Rafik Hariri joins a long list of prominent Lebanese leaders assassinated over three decades of strife in the country.
Mr Hariri is said to have planning a political comeback
In virtually all cases, nobody has been brought to court for their deaths, and responsibility has never been reliably and indisputably placed at any particular door.
The former prime minister's death will inevitably raise fears that after a period of relative stability and reconstruction - much of it overseen by Hariri himself - the country may now be on the brink of another period of turbulence.
There is anxiety it could be caught up in a welter of regional and international struggles as the US strives to pressure Syria and force the withdrawal of its troops from Lebanon.
Syria's opponents in Lebanon have already pointed accusing fingers directly at Damascus.
While Hariri had not openly joined the anti-Syrian opposition, he had for years been at odds with Syria's staunch ally, President Emile Lahoud.
He resigned as prime minister last October after Damascus put its weight behind a constitutional amendment which allowed a three-year extension to Mr Lahoud's term of office.
In fact, some of Syria's keenest supporters accused Hariri of being behind the US-backed UN Security Council resolution last September calling for a Syrian troop withdrawal.
Some members of Hariri's large parliamentary bloc also attended opposition meetings which urged Damascus to pull its troops out.
Syria's critics will undoubtedly argue that, although Hariri was out of office, he was a man who had often staged political comebacks, and indeed was planning to do so again in the general elections scheduled for May.
Had he resumed the premiership with a strong mandate to challenge the pro-Syrian president, he might have mounted a powerful if oblique threat to the Syrian troop presence in Lebanon, which dates back to 1976.
Syrian leaders were however swift to condemn Hariri's assassination in very strong terms.
Responsibility for the killing was purportedly claimed by a hitherto unheard-of group calling itself "Victory and Jihad in Greater Syria".
Similar claims from unknown groups almost always follow such outrages and have in the past been dismissed by analysts as attempts to muddy the waters and deflect suspicion.
Does Mr Hariri's death pose a threat to Lebanon's stability?
The Victory and Jihad claim was clearly intended to imply that Islamist militants had carried out the assassination as an extension of the Saudi insurgency.
That would be a novelty in Lebanon.
There was no apparent reason why such a group should suddenly target the former Lebanese prime minister, even if it had the capability.
Even if genuine, the claim would not rule out other quarters having a hand in the affair.
The manner of Hariri's death strongly suggests involvement by a major intelligence agency.
It had clearly been meticulously planned on the basis of strong and accurate intelligence about the former prime minister's movements.

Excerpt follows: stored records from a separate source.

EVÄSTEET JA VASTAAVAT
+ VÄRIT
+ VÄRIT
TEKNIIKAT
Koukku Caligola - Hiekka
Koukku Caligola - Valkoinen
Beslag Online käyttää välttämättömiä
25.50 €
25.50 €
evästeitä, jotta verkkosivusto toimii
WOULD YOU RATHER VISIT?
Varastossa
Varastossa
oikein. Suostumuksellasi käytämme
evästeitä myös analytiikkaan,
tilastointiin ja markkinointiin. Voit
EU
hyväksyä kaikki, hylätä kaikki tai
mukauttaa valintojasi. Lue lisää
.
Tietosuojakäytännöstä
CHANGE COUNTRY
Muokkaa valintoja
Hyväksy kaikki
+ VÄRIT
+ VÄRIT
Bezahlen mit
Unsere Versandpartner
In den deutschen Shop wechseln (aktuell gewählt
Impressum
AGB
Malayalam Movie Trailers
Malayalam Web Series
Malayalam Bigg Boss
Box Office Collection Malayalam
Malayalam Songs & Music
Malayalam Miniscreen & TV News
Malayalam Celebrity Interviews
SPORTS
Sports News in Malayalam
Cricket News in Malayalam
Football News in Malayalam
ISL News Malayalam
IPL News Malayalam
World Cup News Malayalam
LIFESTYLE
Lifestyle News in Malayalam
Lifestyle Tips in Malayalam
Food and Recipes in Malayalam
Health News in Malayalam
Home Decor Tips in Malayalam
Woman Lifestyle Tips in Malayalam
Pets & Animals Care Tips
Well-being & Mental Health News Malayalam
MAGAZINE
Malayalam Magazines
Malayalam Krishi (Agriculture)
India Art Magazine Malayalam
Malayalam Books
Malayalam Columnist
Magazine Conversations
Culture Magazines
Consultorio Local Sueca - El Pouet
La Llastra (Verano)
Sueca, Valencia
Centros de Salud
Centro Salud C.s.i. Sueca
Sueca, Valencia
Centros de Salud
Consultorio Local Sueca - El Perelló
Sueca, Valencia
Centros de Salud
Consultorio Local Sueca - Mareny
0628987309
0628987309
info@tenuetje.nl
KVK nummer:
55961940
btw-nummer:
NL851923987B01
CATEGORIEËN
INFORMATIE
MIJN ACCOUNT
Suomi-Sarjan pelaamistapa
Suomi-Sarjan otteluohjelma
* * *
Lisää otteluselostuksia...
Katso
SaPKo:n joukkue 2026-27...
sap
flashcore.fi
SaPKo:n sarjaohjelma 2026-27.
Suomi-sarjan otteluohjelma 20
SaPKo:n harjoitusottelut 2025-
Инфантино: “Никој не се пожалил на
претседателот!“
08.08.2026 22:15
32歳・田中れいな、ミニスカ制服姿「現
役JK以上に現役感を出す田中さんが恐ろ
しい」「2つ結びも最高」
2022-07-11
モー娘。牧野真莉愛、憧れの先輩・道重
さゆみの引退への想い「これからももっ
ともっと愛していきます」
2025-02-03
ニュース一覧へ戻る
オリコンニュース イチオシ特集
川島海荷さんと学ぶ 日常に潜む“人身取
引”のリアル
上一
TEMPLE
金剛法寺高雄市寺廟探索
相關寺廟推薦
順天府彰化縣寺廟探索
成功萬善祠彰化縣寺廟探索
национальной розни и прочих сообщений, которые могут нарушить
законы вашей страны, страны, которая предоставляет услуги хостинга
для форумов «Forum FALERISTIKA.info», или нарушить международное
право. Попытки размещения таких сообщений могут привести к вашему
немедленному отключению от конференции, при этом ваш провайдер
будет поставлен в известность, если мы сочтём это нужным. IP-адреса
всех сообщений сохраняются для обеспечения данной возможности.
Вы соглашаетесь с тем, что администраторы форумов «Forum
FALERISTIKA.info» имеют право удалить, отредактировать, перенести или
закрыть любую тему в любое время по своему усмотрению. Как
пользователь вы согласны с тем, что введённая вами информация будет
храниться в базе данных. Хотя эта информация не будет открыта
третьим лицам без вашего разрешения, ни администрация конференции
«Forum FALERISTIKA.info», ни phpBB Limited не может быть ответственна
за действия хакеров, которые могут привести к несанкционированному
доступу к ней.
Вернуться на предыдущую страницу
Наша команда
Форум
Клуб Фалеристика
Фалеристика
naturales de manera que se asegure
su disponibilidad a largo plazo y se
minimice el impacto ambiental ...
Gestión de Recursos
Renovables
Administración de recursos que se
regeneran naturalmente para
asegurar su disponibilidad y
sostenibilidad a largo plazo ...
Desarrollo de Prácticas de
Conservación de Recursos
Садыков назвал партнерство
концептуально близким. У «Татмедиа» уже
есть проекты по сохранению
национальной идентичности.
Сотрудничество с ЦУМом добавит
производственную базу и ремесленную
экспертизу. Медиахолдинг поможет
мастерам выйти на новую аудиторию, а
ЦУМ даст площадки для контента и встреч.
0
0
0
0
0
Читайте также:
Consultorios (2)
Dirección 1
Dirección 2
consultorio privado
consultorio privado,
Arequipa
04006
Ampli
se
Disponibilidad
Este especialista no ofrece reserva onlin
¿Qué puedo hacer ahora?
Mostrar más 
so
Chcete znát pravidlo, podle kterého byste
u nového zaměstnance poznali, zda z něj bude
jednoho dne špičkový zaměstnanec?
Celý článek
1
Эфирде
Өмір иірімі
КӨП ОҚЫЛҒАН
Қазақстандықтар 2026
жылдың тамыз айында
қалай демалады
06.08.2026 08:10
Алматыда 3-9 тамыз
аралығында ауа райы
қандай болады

The size and precision of the explosion left the intended victim no chance of survival and reflected a capability that would be surprising were it to be within the means of a small, random group.
After similar assassinations in the past, Lebanese analysts have pointed out that, while Syria may have been the most obvious suspect, that might give its sworn enemies - mainly Israel - strong motivation to carry out an action that would most likely be blamed on Damascus.
Prime Minister Rashid Karami was killed by a bomb in 1987
Israel certainly has the capability, and will undoubtedly be blamed by some, despite a lack of obvious motive.
Israel has never credibly denied that its agents carried out the first car-bomb assassination in modern Lebanese times, when the Palestinian intelligence chief Abu Hassan Salameh - blamed by Israel for the Black September massacre of Israeli athletes at the Munich Olympics in 1972 - was blown up by a massive bomb which shook West Beirut in 1979.
Lebanese analysts have also said that, given the complex and deceptive ways in which the major regional and international intelligence agencies operate and the widespread use of cut-outs, perhaps only a very small handful of people really know who was ultimately behind any given assassination.
The 1980s saw a spate of murder mysteries, most of them involving massive bombs, which make it easier to avoid detection than other methods where assassins might risk exposure.
Two newly-elected presidents, Beshir Gemayel in 1982 and Rene Muawad in 1989, and the Mufti of the Republic, Shaikh Hassan Khaled in 1989, were all killed by such bombs.
So was one of Hariri's predecessors as prime minister, Rashid Karami - in his case, the bomb was placed aboard the helicopter he was travelling in, in 1987.
During the period of relative tranquillity and reconstruction of the 1990s such attacks died away.
But former Christian militia chief Elie Hobeiqa was killed by a car bomb in January 2002, and a Druze former minister, Marwan Hamadeh, narrowly survived a similar attempt in September last year.
The violent removal of such a major figure as Rafik Hariri will shake the confidence of many Lebanese in the peace they have been enjoying since the Taif agreement of 1989.
Hariri was one of the chief architects of the Saudi-sponsored accord itself, and of the reconstruction which followed it.
Controversial though his dynamic, free-spending, business-orientated style may have been, the Lebanese-born Saudi billionaire was one of a very small handful of Sunni politicians capable of filling the premiership - and possibly the only one powerful enough to do so with his own independent agenda.